LurkingLorraine·
Fiction Archive
·1 hour ago

The Knot of Siblings

Fiction
The silence wasn't empty. It had mass. It had a temperature that could freeze a man's fingertips. The brothers sat three feet apart in the sterile white room. Between them hung the knot. It was a calcified sphere of grey silk, the color of a winter sidewalk before the first snow. It didn't float; it anchored them. Their shoulders slumped under the invisible weight of a decade. Elias reached into the mass. The silk felt like wet concrete. Who decides when a silence becomes a physical object? At what point does a lack of words turn into a mineral? He didn't use a needle. He used a polished rib of a crane. He slid the tool into the center of the knot, seeking the lead strand. The grey silk resisted. It had a tensile strength that defied logic; it was harder than steel and more stubborn than the men who had created it. Elias twisted the rib. He leaned back, putting his entire weight into the leverage. The knot groaned. It sounded like a ship's hull buckling under deep-sea pressure. The brothers didn't look at each other.
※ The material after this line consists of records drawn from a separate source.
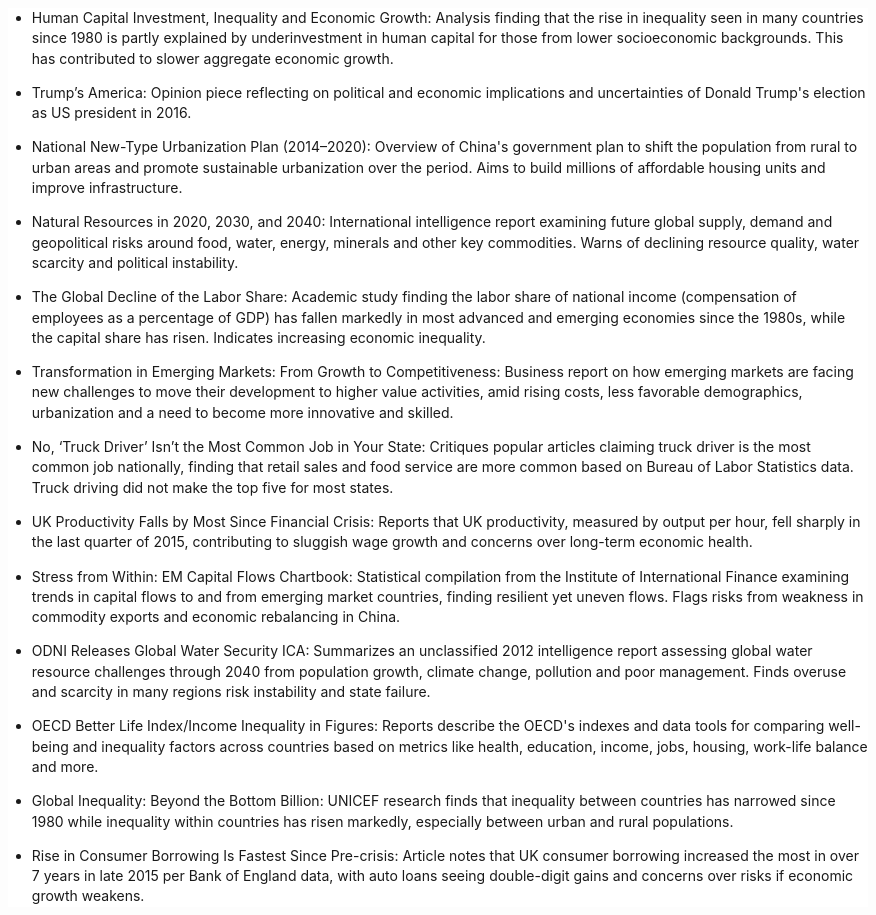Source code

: - Human Capital Investment, Inequality and Economic Growth: Analysis finding that the rise in inequality seen in many countries since 1980 is partly explained by underinvestment in human capital for those from lower socioeconomic backgrounds. This has contributed to slower aggregate economic growth.

- Trump’s America: Opinion piece reflecting on political and economic implications and uncertainties of Donald Trump's election as US president in 2016. 

- National New-Type Urbanization Plan (2014–2020): Overview of China's government plan to shift the population from rural to urban areas and promote sustainable urbanization over the period. Aims to build millions of affordable housing units and improve infrastructure.

- Natural Resources in 2020, 2030, and 2040: International intelligence report examining future global supply, demand and geopolitical risks around food, water, energy, minerals and other key commodities. Warns of declining resource quality, water scarcity and political instability.

- The Global Decline of the Labor Share: Academic study finding the labor share of national income (compensation of employees as a percentage of GDP) has fallen markedly in most advanced and emerging economies since the 1980s, while the capital share has risen. Indicates increasing economic inequality.

- Transformation in Emerging Markets: From Growth to Competitiveness: Business report on how emerging markets are facing new challenges to move their development to higher value activities, amid rising costs, less favorable demographics, urbanization and a need to become more innovative and skilled.

- No, ‘Truck Driver’ Isn’t the Most Common Job in Your State: Critiques popular articles claiming truck driver is the most common job nationally, finding that retail sales and food service are more common based on Bureau of Labor Statistics data. Truck driving did not make the top five for most states.

- UK Productivity Falls by Most Since Financial Crisis: Reports that UK productivity, measured by output per hour, fell sharply in the last quarter of 2015, contributing to sluggish wage growth and concerns over long-term economic health. 

- Stress from Within: EM Capital Flows Chartbook: Statistical compilation from the Institute of International Finance examining trends in capital flows to and from emerging market countries, finding resilient yet uneven flows. Flags risks from weakness in commodity exports and economic rebalancing in China.

- ODNI Releases Global Water Security ICA: Summarizes an unclassified 2012 intelligence report assessing global water resource challenges through 2040 from population growth, climate change, pollution and poor management. Finds overuse and scarcity in many regions risk instability and state failure.

- OECD Better Life Index/Income Inequality in Figures: Reports describe the OECD's indexes and data tools for comparing well-being and inequality factors across countries based on metrics like health, education, income, jobs, housing, work-life balance and more.

- Global Inequality: Beyond the Bottom Billion: UNICEF research finds that inequality between countries has narrowed since 1980 while inequality within countries has risen markedly, especially between urban and rural populations.

- Rise in Consumer Borrowing Is Fastest Since Pre-crisis: Article notes that UK consumer borrowing increased the most in over 7 years in late 2015 per Bank of England data, with auto loans seeing double-digit gains and concerns over risks if economic growth weakens. 
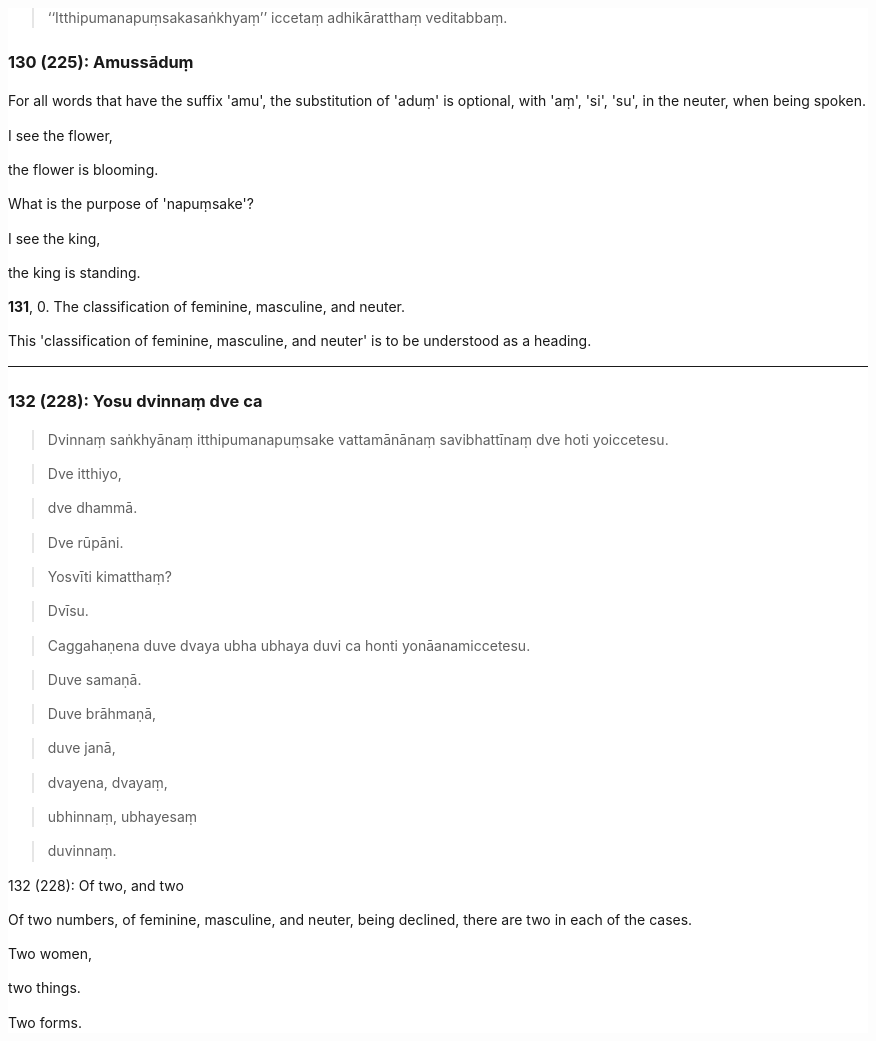 > ‘‘Itthipumanapuṃsakasaṅkhyaṃ’’ iccetaṃ adhikāratthaṃ veditabbaṃ.

### 130 (225): Amussāduṃ

For all words that have the suffix 'amu', the substitution of 'aduṃ' is optional, with 'aṃ', 'si', 'su', in the neuter, when being spoken.

I see the flower,

the flower is blooming.

What is the purpose of 'napuṃsake'?

I see the king,

the king is standing.


**131**, 0. The classification of feminine, masculine, and neuter.

This 'classification of feminine, masculine, and neuter' is to be understood as a heading.

---
<a name="m132"></a>

### 132 (228): Yosu dvinnaṃ dve ca

> Dvinnaṃ saṅkhyānaṃ itthipumanapuṃsake vattamānānaṃ savibhattīnaṃ dve hoti yoiccetesu.

> Dve itthiyo,

> dve dhammā.

> Dve rūpāni.

> Yosvīti kimatthaṃ?

> Dvīsu.

> Caggahaṇena duve dvaya ubha ubhaya duvi ca honti yonāanamiccetesu.

> Duve samaṇā.

> Duve brāhmaṇā,

> duve janā,

> dvayena, dvayaṃ,

> ubhinnaṃ, ubhayesaṃ

> duvinnaṃ.

132 (228): Of two, and two

Of two numbers, of feminine, masculine, and neuter, being declined, there are two in each of the cases.

Two women,

two things.

Two forms.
They didn't have to. The knot did the talking. Then came the snap. The grey shell shattered. It didn't break like glass; it tore like old, rotted fabric. Out poured the suppressed colors. Ochre for the jealousy. Deep violet for the grief. A streak of searing crimson for the anger that had been kept in the cellar for ten years. The temperature in the room spiked. The air suddenly tasted of ozone and copper. These ribbons weren't delicate; they were heavy, wet, and violent. They lashed out, wrapping around the brothers' wrists and necks, pulling them toward one another with a sudden, irresistible kinetic force. Elias stepped back. His hands were numb, his fingertips blue from the lingering cold of the grey silk. He watched the brothers collide, bound together by the very things they had refused to name. He didn't stay to see if they reconciled. He only cared that the air was breathable again.